Extracted data entries:
++++++++

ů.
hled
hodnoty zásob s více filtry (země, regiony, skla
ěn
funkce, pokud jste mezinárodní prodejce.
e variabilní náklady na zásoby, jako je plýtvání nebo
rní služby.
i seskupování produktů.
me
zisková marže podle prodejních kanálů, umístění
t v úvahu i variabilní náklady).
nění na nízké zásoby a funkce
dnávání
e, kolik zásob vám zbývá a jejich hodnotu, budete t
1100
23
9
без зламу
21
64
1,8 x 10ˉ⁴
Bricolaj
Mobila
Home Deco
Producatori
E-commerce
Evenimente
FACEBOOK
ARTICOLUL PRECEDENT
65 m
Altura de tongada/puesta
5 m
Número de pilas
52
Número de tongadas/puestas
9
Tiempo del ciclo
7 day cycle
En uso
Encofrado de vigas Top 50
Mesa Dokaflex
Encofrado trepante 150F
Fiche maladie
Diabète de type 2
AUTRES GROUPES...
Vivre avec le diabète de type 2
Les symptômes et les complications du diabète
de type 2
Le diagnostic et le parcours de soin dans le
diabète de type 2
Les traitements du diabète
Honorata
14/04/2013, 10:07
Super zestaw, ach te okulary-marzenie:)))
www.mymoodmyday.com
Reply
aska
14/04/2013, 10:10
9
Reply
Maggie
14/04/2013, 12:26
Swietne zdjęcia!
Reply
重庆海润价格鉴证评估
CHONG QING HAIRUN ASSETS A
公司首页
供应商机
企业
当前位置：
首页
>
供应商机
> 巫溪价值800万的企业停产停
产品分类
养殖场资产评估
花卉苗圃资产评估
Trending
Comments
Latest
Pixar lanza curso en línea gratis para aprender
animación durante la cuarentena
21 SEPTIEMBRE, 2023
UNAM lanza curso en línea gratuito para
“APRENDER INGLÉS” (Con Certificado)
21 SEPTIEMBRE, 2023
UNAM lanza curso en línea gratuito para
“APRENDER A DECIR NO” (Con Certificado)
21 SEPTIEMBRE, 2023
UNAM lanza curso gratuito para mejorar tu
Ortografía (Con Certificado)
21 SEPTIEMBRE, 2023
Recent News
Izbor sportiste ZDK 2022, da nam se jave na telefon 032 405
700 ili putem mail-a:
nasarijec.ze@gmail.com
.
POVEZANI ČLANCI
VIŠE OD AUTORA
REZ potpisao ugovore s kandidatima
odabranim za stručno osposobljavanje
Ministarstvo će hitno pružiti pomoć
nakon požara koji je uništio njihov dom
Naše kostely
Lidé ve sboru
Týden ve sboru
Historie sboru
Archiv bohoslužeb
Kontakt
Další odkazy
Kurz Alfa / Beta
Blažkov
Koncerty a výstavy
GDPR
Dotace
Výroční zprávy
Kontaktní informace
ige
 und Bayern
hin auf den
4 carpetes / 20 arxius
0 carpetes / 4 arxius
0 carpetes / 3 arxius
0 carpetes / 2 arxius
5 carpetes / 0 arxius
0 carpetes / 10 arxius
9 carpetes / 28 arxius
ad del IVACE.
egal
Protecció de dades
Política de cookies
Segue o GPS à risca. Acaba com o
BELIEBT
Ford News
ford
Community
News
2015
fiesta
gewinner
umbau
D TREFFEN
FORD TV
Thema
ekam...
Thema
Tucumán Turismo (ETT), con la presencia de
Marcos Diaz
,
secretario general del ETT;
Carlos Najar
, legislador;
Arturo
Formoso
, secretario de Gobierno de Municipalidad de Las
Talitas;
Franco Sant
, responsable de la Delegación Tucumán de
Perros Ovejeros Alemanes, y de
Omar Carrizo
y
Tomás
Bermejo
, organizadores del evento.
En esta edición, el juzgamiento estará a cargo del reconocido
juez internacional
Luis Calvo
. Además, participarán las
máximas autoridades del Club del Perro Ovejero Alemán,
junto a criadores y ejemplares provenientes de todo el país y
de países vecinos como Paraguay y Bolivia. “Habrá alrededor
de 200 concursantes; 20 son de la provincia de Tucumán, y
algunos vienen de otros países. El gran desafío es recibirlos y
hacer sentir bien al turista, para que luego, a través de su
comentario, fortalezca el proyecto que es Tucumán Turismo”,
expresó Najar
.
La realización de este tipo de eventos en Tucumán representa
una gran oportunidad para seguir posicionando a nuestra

++++++++

- **ASSIGNMENT**: Take every line above carrying "secretario" and return it.

- **REPLY**:
secretario general del ETT;
, secretario de Gobierno de Municipalidad de Las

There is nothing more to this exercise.